Strawberries, blueberries, raspberries and other berries are loaded with beneficial antioxidants and vitamins which promote hair growth. Vitamin C produces collagen which prevents your hair from becoming brittle and breaking, and antioxidants protect your hair follicles from free radicals.
Vitamins A and C, folate, and iron, all of which promote hair growth are found in spinach. A cup (30 grams) of spinach can meet up to 20% of your daily vitamin A needs. Spinach is also a rich source of Iron which promotes metabolism and repairs cell damage.
5. Sweet potatoes
Beta-carotene is a compound that the body converts to vitamin A which then dictates your hair health. A medium sweet potato (about 114 grams) is loaded with enough beta carotene to provide up to 160% of your daily vitamin A needs.
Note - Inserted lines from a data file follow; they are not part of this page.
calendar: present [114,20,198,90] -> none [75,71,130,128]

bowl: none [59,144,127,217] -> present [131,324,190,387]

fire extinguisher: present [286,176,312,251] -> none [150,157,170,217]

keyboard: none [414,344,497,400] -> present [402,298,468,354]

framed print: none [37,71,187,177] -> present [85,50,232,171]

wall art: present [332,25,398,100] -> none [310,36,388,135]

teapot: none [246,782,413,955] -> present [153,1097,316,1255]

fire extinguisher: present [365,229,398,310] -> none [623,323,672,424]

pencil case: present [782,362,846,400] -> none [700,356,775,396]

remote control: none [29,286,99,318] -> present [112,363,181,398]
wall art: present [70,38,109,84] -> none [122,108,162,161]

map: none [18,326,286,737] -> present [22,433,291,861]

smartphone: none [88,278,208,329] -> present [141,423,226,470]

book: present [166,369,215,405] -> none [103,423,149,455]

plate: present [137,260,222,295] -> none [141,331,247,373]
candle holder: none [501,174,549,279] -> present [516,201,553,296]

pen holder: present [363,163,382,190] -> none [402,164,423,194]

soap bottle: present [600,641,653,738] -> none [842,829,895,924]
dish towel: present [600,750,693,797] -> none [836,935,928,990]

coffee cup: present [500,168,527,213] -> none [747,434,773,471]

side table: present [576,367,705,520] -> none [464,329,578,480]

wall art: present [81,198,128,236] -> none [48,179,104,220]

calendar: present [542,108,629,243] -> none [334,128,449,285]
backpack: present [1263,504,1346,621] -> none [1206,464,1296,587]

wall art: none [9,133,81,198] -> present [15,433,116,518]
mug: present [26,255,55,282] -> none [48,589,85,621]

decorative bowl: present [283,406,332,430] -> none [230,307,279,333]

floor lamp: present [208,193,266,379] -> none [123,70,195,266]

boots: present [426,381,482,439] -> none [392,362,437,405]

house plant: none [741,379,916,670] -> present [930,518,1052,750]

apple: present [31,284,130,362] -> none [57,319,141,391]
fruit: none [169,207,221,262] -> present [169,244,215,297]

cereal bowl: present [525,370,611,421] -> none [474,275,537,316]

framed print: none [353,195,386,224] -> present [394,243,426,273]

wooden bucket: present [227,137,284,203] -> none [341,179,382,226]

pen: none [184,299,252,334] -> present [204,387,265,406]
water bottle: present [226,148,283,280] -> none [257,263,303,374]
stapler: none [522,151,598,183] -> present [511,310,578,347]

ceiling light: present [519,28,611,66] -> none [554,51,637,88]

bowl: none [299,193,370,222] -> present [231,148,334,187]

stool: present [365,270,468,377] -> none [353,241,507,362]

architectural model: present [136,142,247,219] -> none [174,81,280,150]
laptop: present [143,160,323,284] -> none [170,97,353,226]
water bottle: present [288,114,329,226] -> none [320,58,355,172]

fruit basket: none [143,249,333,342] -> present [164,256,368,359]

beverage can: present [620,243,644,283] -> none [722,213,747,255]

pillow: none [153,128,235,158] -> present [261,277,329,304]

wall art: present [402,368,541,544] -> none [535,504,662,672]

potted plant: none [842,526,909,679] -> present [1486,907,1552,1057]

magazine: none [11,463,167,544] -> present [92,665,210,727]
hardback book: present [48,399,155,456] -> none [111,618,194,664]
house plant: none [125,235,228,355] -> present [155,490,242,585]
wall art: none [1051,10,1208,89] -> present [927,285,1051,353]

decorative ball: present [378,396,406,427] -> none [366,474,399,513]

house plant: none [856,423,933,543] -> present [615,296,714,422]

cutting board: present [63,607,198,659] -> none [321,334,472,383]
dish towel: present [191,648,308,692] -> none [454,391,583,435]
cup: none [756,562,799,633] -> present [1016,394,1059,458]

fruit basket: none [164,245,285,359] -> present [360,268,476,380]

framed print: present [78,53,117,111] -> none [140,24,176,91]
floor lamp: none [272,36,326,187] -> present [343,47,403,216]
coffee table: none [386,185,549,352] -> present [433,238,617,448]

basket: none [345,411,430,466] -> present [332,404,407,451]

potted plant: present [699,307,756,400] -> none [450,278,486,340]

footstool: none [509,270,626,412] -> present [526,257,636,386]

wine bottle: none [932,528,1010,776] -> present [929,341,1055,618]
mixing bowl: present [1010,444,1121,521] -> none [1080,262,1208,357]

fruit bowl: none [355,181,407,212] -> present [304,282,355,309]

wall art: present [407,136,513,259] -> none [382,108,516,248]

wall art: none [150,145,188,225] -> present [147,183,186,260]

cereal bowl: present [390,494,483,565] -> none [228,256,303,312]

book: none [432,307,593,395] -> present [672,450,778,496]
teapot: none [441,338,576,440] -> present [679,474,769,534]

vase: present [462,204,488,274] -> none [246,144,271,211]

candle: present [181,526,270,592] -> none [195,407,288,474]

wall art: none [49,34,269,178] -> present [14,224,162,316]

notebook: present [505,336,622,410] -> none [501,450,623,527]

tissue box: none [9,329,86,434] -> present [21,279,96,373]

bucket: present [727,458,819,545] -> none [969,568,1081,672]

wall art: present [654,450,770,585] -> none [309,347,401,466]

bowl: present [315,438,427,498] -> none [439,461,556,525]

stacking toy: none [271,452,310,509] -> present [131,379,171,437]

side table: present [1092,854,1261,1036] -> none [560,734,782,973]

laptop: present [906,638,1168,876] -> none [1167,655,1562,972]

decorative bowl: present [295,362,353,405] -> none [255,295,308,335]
Research shows a close association of certain nutrients like biotin, vitamins B12 and D, riboflavin, and iron. These vitamins and minerals affect your cellular turnover and hair follicle growth cycle, hence dictating how healthy or weak your hair becomes. Fortunately, these nutrients can be found in various foods which are easily available in most countries.
Foods rich in protein such as eggs, fatty fish including salmon and mackerel, and chicken are good options for non-vegetarians. Vegetarians can consider adding dairy products such as milk, curd, yoghurt, soya products, and lots of fruits and green vegetables to their diet to promote hair growth. You can also include nuts such as almonds and walnuts, after they are soaked overnight. Berries and avocados are also important to hair growth as they contain important antioxidants which protect your hair from external stressors and provide nourishment.